Older drivers making wrong decisions about their abilities26 Feb 2013

Fit to drive?

Each year hundreds of thousands of drivers could be making the wrong decision about their ability to drive because they lack the tools or advice to adequately assess their skills behind the wheel.

At the age of 70 – and every three years thereafter – drivers must declare whether or not they are fit to drive. This self-declaration is not made on the basis of any formal medical or driving test, but relies on the judgement of the individual.

While no similar study has been completed in this country, if the picture in the UK is similar to that in the US and Australia then of the estimated 500,000 motorists turning 70 this year, up to 170,000 might eventually stop driving too early and some 50,000 continue driving with poor levels of ability.

There are currently 3.9 million driving licence holders in the UK aged 70 or over.

This number is set to increase dramatically. The Government has predicted that of the UK citizens alive today, around ten million will reach their 100th birthday.

A new report by TRL (the UK’s Transport Research Laboratory) for the RAC Foundation – Driving Choices for the Older Motorist – analyses data from several countries and finds that self-assessment tools can give older drivers useful feedback about their skills, but they cannot replace the professional assessment of driving abilities. Further validation of self-assessment tools would be needed before they were promoted more widely.

Professor Stephen Glaister, director of the RAC Foundation, said:

“All drivers should regularly consider their fitness to drive, but matters really come to a head when we reach 70 and have to declare that we are fit to be on the roads. In general older drivers have an enviable safety record but it is clear that faced with this critical yes or no decision many motorists simply do not have a realistic view of their capabilities.

“While this will mean there are drivers who are unfit to be on the roads there will be many others who have prematurely hung up their keys. This will have a huge impact on their ability to live an active life, access essential services and take part in social activities.

“The RAC Foundation does not support compulsory retesting at a certain age because this presumes that on reaching a particular birthday people’s physical and mental capacities change radically. But we do see an important need for an ongoing dialogue with motorists and encouragement from officials and the medical profession for all of us to regularly consider our abilities – whatever our age.”

Currently there is no regular or systematic use of self-assessment tools across the UK though some local authorities, including Devon, Suffolk and Sussex promote their use.



Philip Gomm – Head of External Communications – RAC Foundation
020 7747 3445 | 07711 776448 | 020 7389 0601 (ISDN)

Note to editors:

The RAC Foundation for Motoring is a transport policy and research organisation which explores the economic, mobility, safety and environmental issues relating to roads and their users.

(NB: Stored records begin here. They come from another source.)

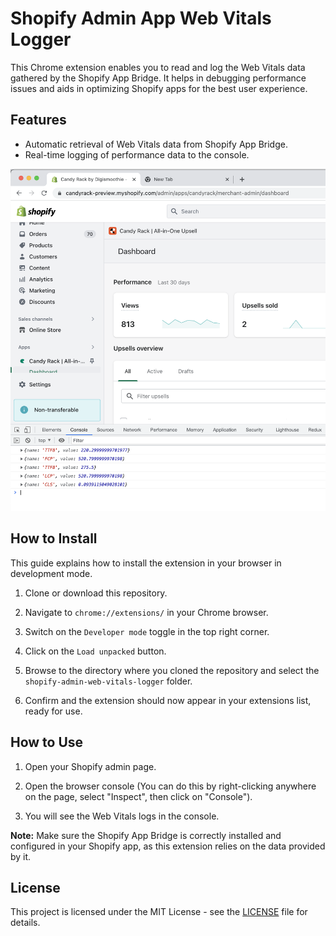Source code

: # Shopify Admin App Web Vitals Logger

This Chrome extension enables you to read and log the Web Vitals data gathered by the Shopify App Bridge. It helps in debugging performance issues and aids in optimizing Shopify apps for the best user experience.

## Features

- Automatic retrieval of Web Vitals data from Shopify App Bridge.
- Real-time logging of performance data to the console.

![screenshot](./images/screenshot.png)

## How to Install

This guide explains how to install the extension in your browser in development mode.

1. Clone or download this repository.

2. Navigate to `chrome://extensions/` in your Chrome browser.

3. Switch on the `Developer mode` toggle in the top right corner.

4. Click on the `Load unpacked` button.

5. Browse to the directory where you cloned the repository and select the `shopify-admin-web-vitals-logger` folder.

6. Confirm and the extension should now appear in your extensions list, ready for use.

## How to Use

1. Open your Shopify admin page.

2. Open the browser console (You can do this by right-clicking anywhere on the page, select "Inspect", then click on "Console").

3. You will see the Web Vitals logs in the console.

**Note:** Make sure the Shopify App Bridge is correctly installed and configured in your Shopify app, as this extension relies on the data provided by it.

## License

This project is licensed under the MIT License - see the [LICENSE](LICENSE) file for details.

The Foundation publishes independent and authoritative research with which it promotes informed debate and advocates policy in the interest of the responsible motorist.

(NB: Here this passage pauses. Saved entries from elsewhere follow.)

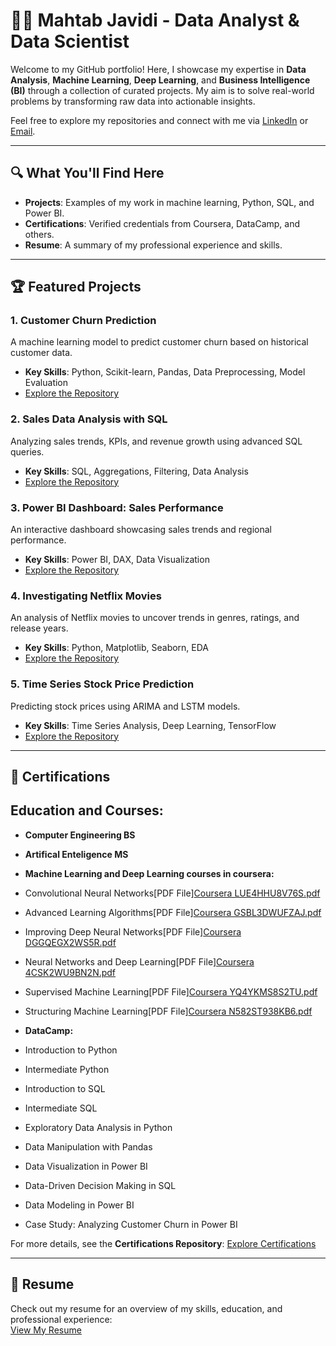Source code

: # 👩‍💻 Mahtab Javidi - Data Analyst & Data Scientist  

Welcome to my GitHub portfolio! Here, I showcase my expertise in **Data Analysis**, **Machine Learning**, **Deep Learning**, and **Business Intelligence (BI)** through a collection of curated projects. My aim is to solve real-world problems by transforming raw data into actionable insights.

Feel free to explore my repositories and connect with me via [LinkedIn](https://www.linkedin.com/in/mahtab-javidi) or [Email](mailto:your-email@example.com).

---

## 🔍 **What You'll Find Here**
- **Projects**: Examples of my work in machine learning, Python, SQL, and Power BI.
- **Certifications**: Verified credentials from Coursera, DataCamp, and others.
- **Resume**: A summary of my professional experience and skills.

---

## 🏆 **Featured Projects**

### **1. Customer Churn Prediction**  
A machine learning model to predict customer churn based on historical customer data.  
- **Key Skills**: Python, Scikit-learn, Pandas, Data Preprocessing, Model Evaluation  
- [Explore the Repository]()

### **2. Sales Data Analysis with SQL**  
Analyzing sales trends, KPIs, and revenue growth using advanced SQL queries.  
- **Key Skills**: SQL, Aggregations, Filtering, Data Analysis  
- [Explore the Repository](https://github.com/yourusername/sales-analysis)

### **3. Power BI Dashboard: Sales Performance**  
An interactive dashboard showcasing sales trends and regional performance.  
- **Key Skills**: Power BI, DAX, Data Visualization  
- [Explore the Repository](https://github.com/yourusername/power-bi-sales-dashboard)

### **4. Investigating Netflix Movies**  
An analysis of Netflix movies to uncover trends in genres, ratings, and release years.  
- **Key Skills**: Python, Matplotlib, Seaborn, EDA  
- [Explore the Repository](https://github.com/yourusername/netflix-analysis)

### **5. Time Series Stock Price Prediction**  
Predicting stock prices using ARIMA and LSTM models.  
- **Key Skills**: Time Series Analysis, Deep Learning, TensorFlow  
- [Explore the Repository](https://github.com/yourusername/stock-price-prediction)

---

## 📜 **Certifications**

## Education and Courses:
- **Computer Engineering BS**
- **Artifical Enteligence MS**
  
- **Machine Learning and Deep Learning courses in coursera:**
-  Convolutional Neural Networks[PDF File][Coursera LUE4HHU8V76S.pdf](https://github.com/user-attachments/files/16196273/Coursera.LUE4HHU8V76S.pdf)
-  Advanced Learning Algorithms[PDF File][Coursera GSBL3DWUFZAJ.pdf](https://github.com/user-attachments/files/16196279/Coursera.GSBL3DWUFZAJ.pdf)
-  Improving Deep Neural Networks[PDF File][Coursera DGGQEGX2WS5R.pdf](https://github.com/user-attachments/files/16196278/Coursera.DGGQEGX2WS5R.pdf)
-  Neural Networks and Deep Learning[PDF File][Coursera 4CSK2WU9BN2N.pdf](https://github.com/user-attachments/files/16196277/Coursera.4CSK2WU9BN2N.pdf)
-  Supervised Machine Learning[PDF File][Coursera YQ4YKMS8S2TU.pdf](https://github.com/user-attachments/files/16196275/Coursera.YQ4YKMS8S2TU.pdf)
-  Structuring Machine Learning[PDF File][Coursera N582ST938KB6.pdf](https://github.com/user-attachments/files/16196274/Coursera.N582ST938KB6.pdf)

- **DataCamp:**
- Introduction to Python  
- Intermediate Python  
- Introduction to SQL  
- Intermediate SQL  
- Exploratory Data Analysis in Python  
- Data Manipulation with Pandas  
- Data Visualization in Power BI  
- Data-Driven Decision Making in SQL  
- Data Modeling in Power BI  
- Case Study: Analyzing Customer Churn in Power BI  

For more details, see the **Certifications Repository**: [Explore Certifications](https://github.com/yourusername/certifications)

---

## 📄 **Resume**
Check out my resume for an overview of my skills, education, and professional experience:  
[View My Resume](https://github.com/yourusername/resume)

   
   
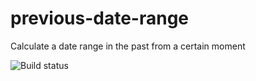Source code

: previous-date-range
===================

Calculate a date range in the past from a certain moment

![Build status](https://api.travis-ci.org/jamiter/previous-date-range.png)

According to the report (p. ix-x):
“Results from a large American survey suggested that the majority of drivers felt that they had timed their decision to cease driving correctly, whilst about a third (mostly women) felt that they had stopped too early, and 9% felt that they had stopped too late. Australian research suggests that approximately 10% of current older drivers may have unacceptable levels of driving fitness”

In December 2010 the Department for Work and Pensions (using Office for National Statistics data) predicted 17% of the then UK population would live to see their 100th birthday.